■ Testo estratto ■
::::::

OK, ma hai visto l'articolo che abbiamo pubblicato a seguito della circolare ANCI?
vedi: http://www.commercialistatelematico....tarsu_2010.pdf  :Smile:

----------


## lorma

si ho letto sia l'articolo e sia ho seguito la videoconferenza dell'avv.Villani, e concordo pienamente.Il mio problema  riguarda adesso il ruolo del revisore in questa situazione visto che il ragioniere del comune nn vuole sentire ragioni.Ciao :Smile:

----------


## lorma

L'abrogazione della tarsu vale anche per la regione Campania?La legge di conversione n.26/2010 del d.l.195/2009 relativo all'emergenza rifiuti ha prorogato la tarsu x tale regione?   :Smile:

----------


## fabioalessandro

> sono revisore ......a. A questo punto che dovrebbe fare il revisore, qual è effettivamente il suo ruolo in tal caso?ciao

  bella domanada
anche io mi trovo nella stessa situazione anche perchè la settimana prossima apprivano i bilanci di previsione con tanto di importi per tarsu in entrata
che fare?

::::::

■ Dati mostrati ■
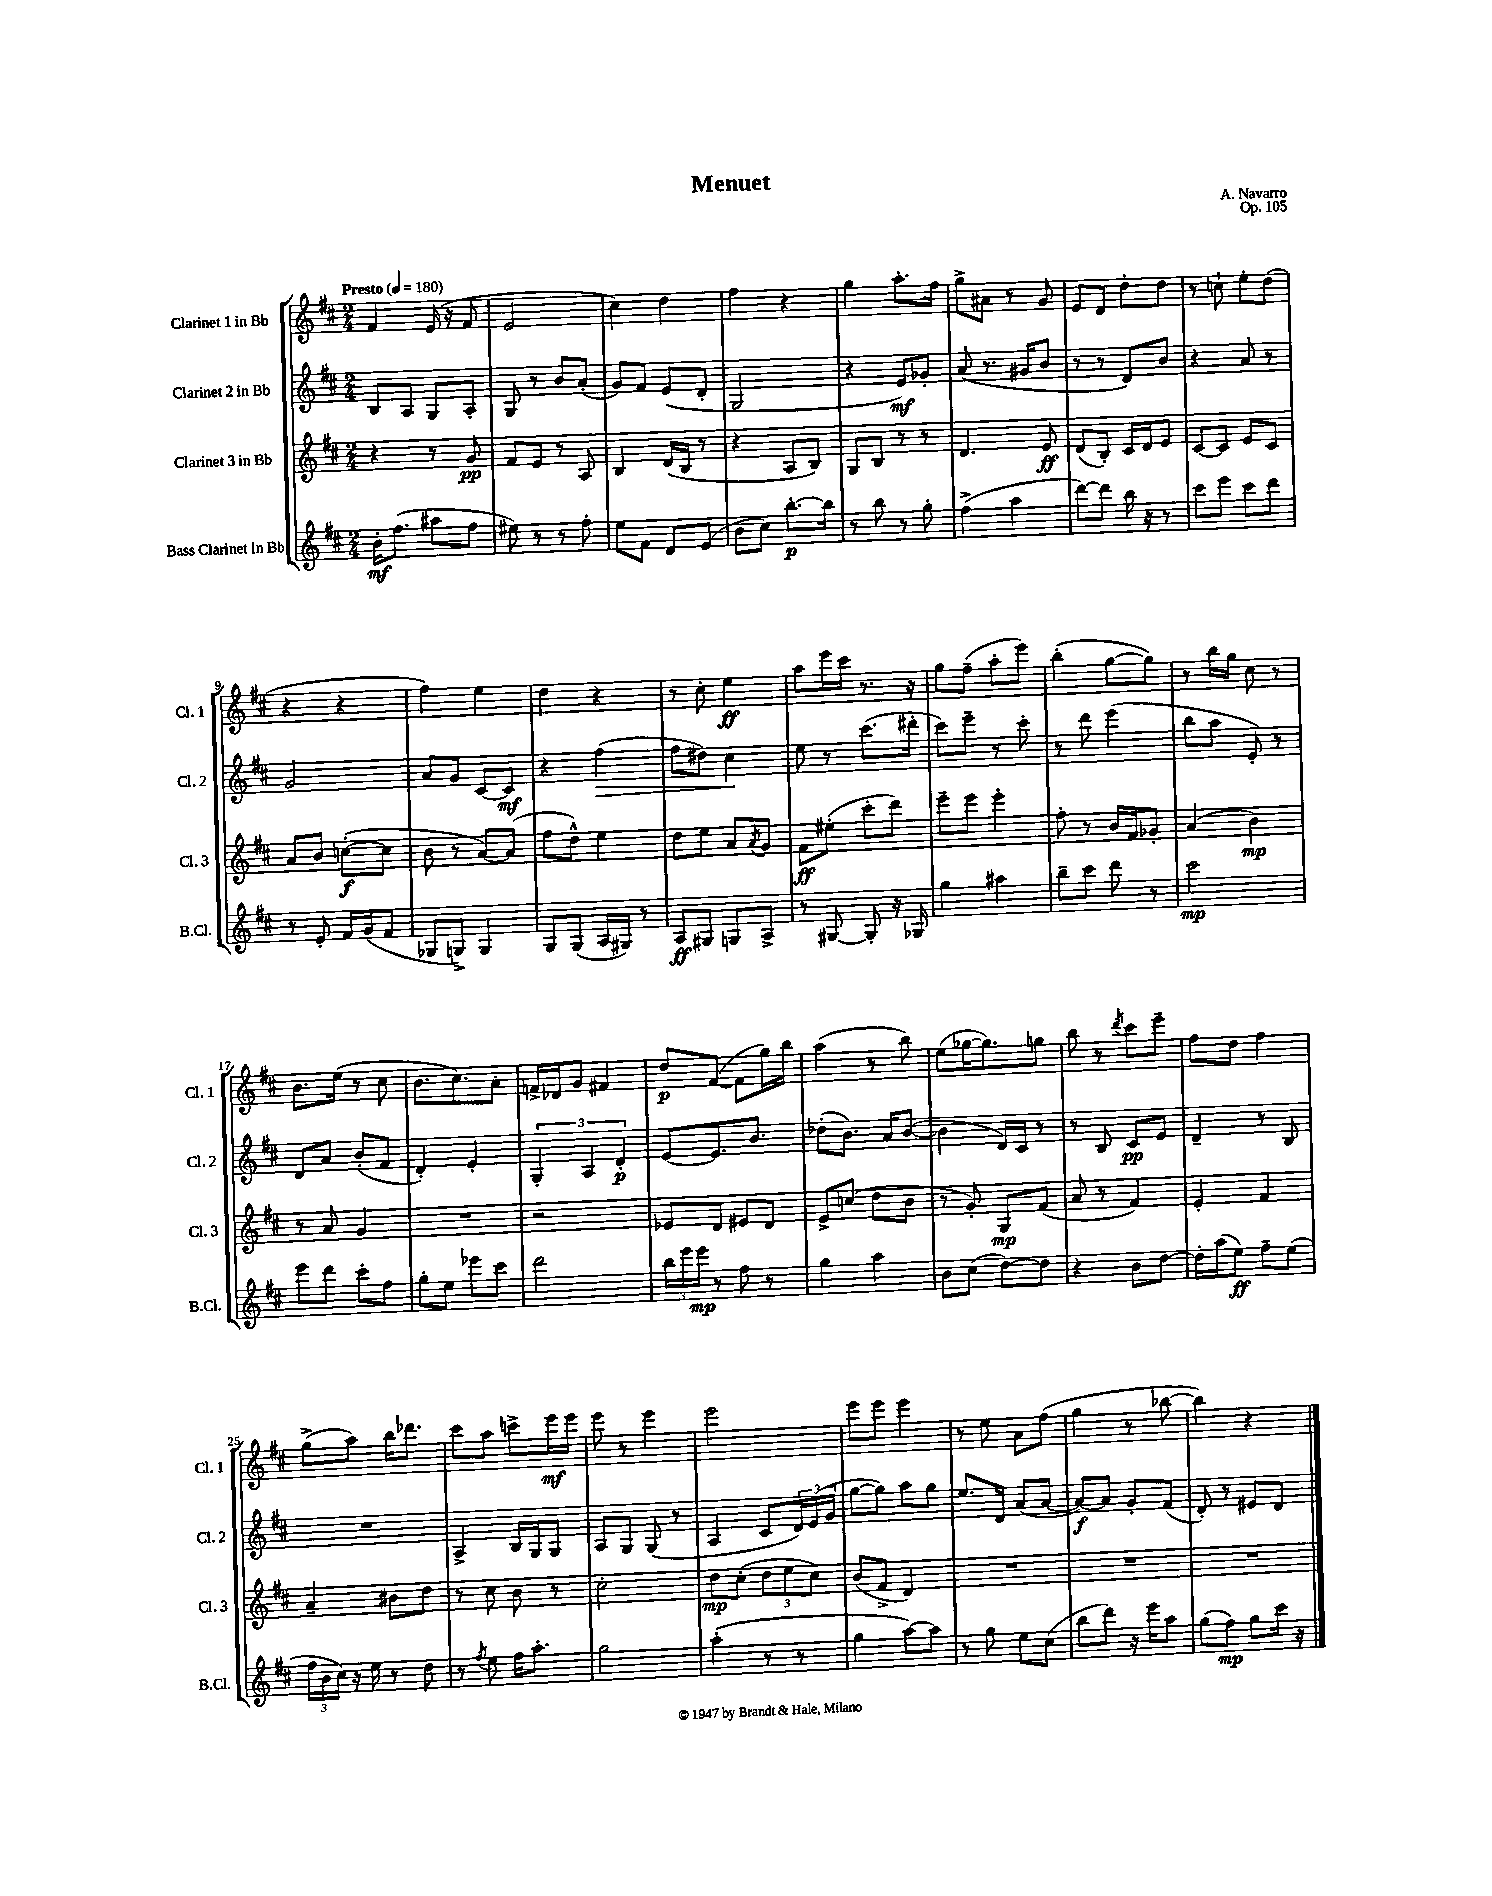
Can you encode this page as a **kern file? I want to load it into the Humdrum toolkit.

**kern	**kern	**kern	**kern
*staff4	*staff3	*staff2	*staff1
*clefG2	*clefG2	*clefG2	*clefG2
*k[f#c#]	*k[f#c#]	*k[f#c#]	*k[f#c#]
*M2/4	*M2/4	*M2/4	*M2/4
*MM180	*MM180	*MM180	*MM180
16b'\LK	4r	8B/L	4f#/
(8.ff#\J	.	.	.
.	.	8A/J	.
8aa#\L	8r	8G/L	(16e/
.	.	.	16r
8ff#\J	8g/	8A'/J	8f#/
=	=	=	=
8ee#\)	8f#/L	8G/	2e/
8r	8e/J	8r	.
8r	8r	8b/L	.
8ff#'\	8A/	(8a'/J	.
=	=	=	=
8ee\L	4B/	8g/L)	4cc#\)
8f#\J	.	8f#/J	.
8d/L	(16d/LL	(8e/L	4dd\
.	16B/JJ	.	.
(8e/J	8r	8d'/J	.
=	=	=	=
8b\L	4r	2G/	4ff#\
8cc#\J)	.	.	.
[8.bb'\L	8A/L	.	4r
.	8B/J)	.	.
16bb\]Jk	.	.	.
=	=	=	=
8r	8G/L	4r	4gg\
8bb\	8B/J	.	.
8r	8r	8e/L)	8.aa'\L
8gg'\	8r	8g-'/J	.
.	.	.	16ff#\Jk
=	=	=	=
(4ff#^\	4.d/	(8a/	8gg^\L
.	.	8.r	8a#\J
4aa\	.	.	8r
.	.	16g#/LK	.
.	8e/	8b/J	8g/
=	=	=	=
[8ddd\L)	(8d/L	8r	8e/L
8ddd\]J	8B'/J)	8r	8d/J
16bb\	16c#/LL	8d/L)	8dd'\L
16r	16d/J	.	.
8r	8e/J	8b/J	8dd\J
=	=	=	=
8ccc#\L	[8c#/L	4r	8r
8eee\J	8c#/]J	.	8cc`\
8ccc#\L	8e/L	8a/	8ee'\L
8ddd\J	8c#/J	8r	(8dd\J
=	=	=	=
8r	8a/L	2g/	4r
8e'/	8b/J	.	.
16f#/LL	([8cc'\L	.	4r
(16g/J	.	.	.
8f#/J	8cc\]J	.	.
=	=	=	=
8G-/L	8b\	8a/L	4ff#\)
8G^/J)	8r	8g/J	.
4G/	[8a/L)	[8c#/L	4ee\
.	(8a/]J	8c#/]J	.
=	=	=	=
8G/L	8ff#\L	4r	4dd\
(8G/J	8dd^^\J)	.	.
16A/LL	4ee\	(4ff#\	4r
16G#/JJ)	.	.	.
8r	.	.	.
=	=	=	=
8A/L	8dd\L	8ff#\L	8r
8G#/J	8ee\J	8dd#\J)	8cc#'\
8G/L	8a/L	4cc#\	4ee\
.	8qa/	.	.
8A^/J	8g/J	.	.
=	=	=	=
8r	8f#\L	8ee\	8aa\L
[8G#/	(8ee#'\J	8r	16eee\L
.	.	.	16ccc#\JJ
8G#'/]	8ccc#'\L	(8.ccc#\L	8.r
16r	8ddd\J)	.	.
16G-/	.	16ddd#'\Jk	16r
=	=	=	=
4gg\	8eee~\L	8ccc#\L)	8gg\L
.	8eee\J	8eee~\J	(8ff#~\J
4aa#\	4eee'\	8r	8aa'\L
.	.	8ccc#'\	8eee\J)
=	=	=	=
8bb~\L	8ff#'\	8r	(4bb'\
8ccc#\J	8r	8ddd\	.
8ddd\	16b/LL	(4eee\	[8gg\L
.	16f#/J	.	.
8r	8g-'/J	.	8gg\]J)
=	=	=	=
2ccc#\	(4a/	8bb\L	8r
.	.	8aa\J	16bb\LL
.	.	.	16gg\JJ
.	4b\)	8e'/)	8cc#\
.	.	8r	8r
=	=	=	=
8eee\L	8r	8d/L	8.b\L
8ddd\J	8a/	8a/J	.
.	.	.	(16ee\Jk
8ccc#'\L	4g/	(8b'/L	8r
8ff#\J	.	8f#/J	8cc#\
=	=	=	=
8gg'\L	2r	4d'/)	8.b\L
8ee\J	.	.	.
.	.	.	8.cc#\)
8eee-\L	.	4e'/	.
8ccc#\J	.	.	8a'\J
=	=	=	=
2ddd\	2r	6G'/	16f^/LL
.	.	.	16d-/J
.	.	.	8g/J
.	.	6A/	.
.	.	.	4f#/
.	.	6d'/	.
=	=	=	=
24bb\LL	8e-/L	[8e/L	8dd/L
24eee\	.	.	.
24eee\JJ	.	.	.
8r	8d/J	8.e/]	([8f#/J
8ff#\	8e#/L	.	8f#\]L
.	.	8.b/J	.
8r	8d/J	.	16gg\L)
.	.	.	16bb\JJ
=	=	=	=
4gg\	8e^/L	(8dd-'\L	(4aa\
.	(8cc/J	8.b\J)	.
4aa\	8dd\L	.	8r
.	.	16a/LK	.
.	8b\J	([8b/J	8bb\)
=	=	=	=
8b\L	8r	4b\]	(8ee\L
(8cc#\J	8g'/)	.	[16gg-\K
.	.	.	8.gg-\])
[8dd\L)	8G/L	16d/LL)	.
.	.	16c#/JJ	.
8dd\]J	(8f#/J	8r	8gg\J
=	=	=	=
4r	8a/	8r	8bb\
.	8r	8B/	8r
.	.	.	8qddd/
8b\L	4f#/)	8c#/L	8ccc#\L
[8dd\J	.	8e/J	8eee~\J
=	=	=	=
16dd'\]LL	4e'/	4d~/	8ff#\L
(16aa\J	.	.	.
8ee\J)	.	.	8dd\J
8ff#~\L	4f#/	8r	4ff#\
(8ee\J	.	8B/	.
=	=	=	=
24ff#\LL	4a~/	2r	(8gg^\L
24b\	.	.	.
24cc#\JJ)	.	.	.
16r	.	.	8aa\J)
16ee\	.	.	.
8r	8b#\L	.	16bb\LK
.	.	.	8.ddd-\J
8dd\	8dd\J	.	.
=	=	=	=
8r	8r	4A^/	8ccc#\L
8qff#/	.	.	.
8ee\	8cc#\	.	8aa\J
16ff#\LK	8b\	16B/LL	8ccc^\L
8.aa'\J	.	16G/J	.
.	8r	8G/J	16eee\L
.	.	.	16eee\JJ
=	=	=	=
2gg\	2cc#'\	8A/L	8eee\
.	.	8G/J	8r
.	.	(8G/	4eee\
.	.	8r	.
=	=	=	=
(4aa'\	8dd\L	4A/	2eee\
.	(8cc#'\J	.	.
8r	12dd\L	8c#/L	.
.	12ee\	.	.
8r	.	24d/L)	.
.	12cc#\J)	(24e/	.
.	.	24g/JJ	.
=	=	=	=
4gg\	(8b/L	[8gg\L	8eee\L
.	8f#^/J	8gg\]J)	8eee\J
[8aa\L)	4d/)	8aa\L	4eee\
8aa\]J	.	8gg\J	.
=	=	=	=
8r	2r	8.ee/L	8r
8gg\	.	.	8ee\
.	.	16d/Jk	.
8ee\L	.	(8a/L	8a\L
(8cc#\J	.	[8a/J	(8ff#\J
=	=	=	=
8bb\L	2r	8a/_L)	4gg\
8ddd\J)	.	8a/]J	.
16r	.	8g'/L	8r
16eee\LK	.	.	.
8aa\J	.	(8f#/J	[8bb-\
=	=	=	=
(8gg\L	2r	8d'/)	4bb-\])
8ff#\J)	.	8r	.
8gg\L	.	8e#/L	4r
16ccc#\Jk	.	8d/J	.
16r	.	.	.
==	==	==	==
*-	*-	*-	*-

::::::

■ Le tue istruzioni ■
Rispondi in base al testo estratto:
(a) A seguito di quale circolare è stato pubblicato l'articolo menzionato nel primo messaggio?
(b) Di quale avvocato è la videoconferenza che lorma dice di aver seguito?
(c) Per quale regione lorma chiede se valga l'abrogazione della tarsu?

■ Risultato corretto ■
(a) La circolare ANCI.
(b) Dell'avv. Villani.
(c) La Campania.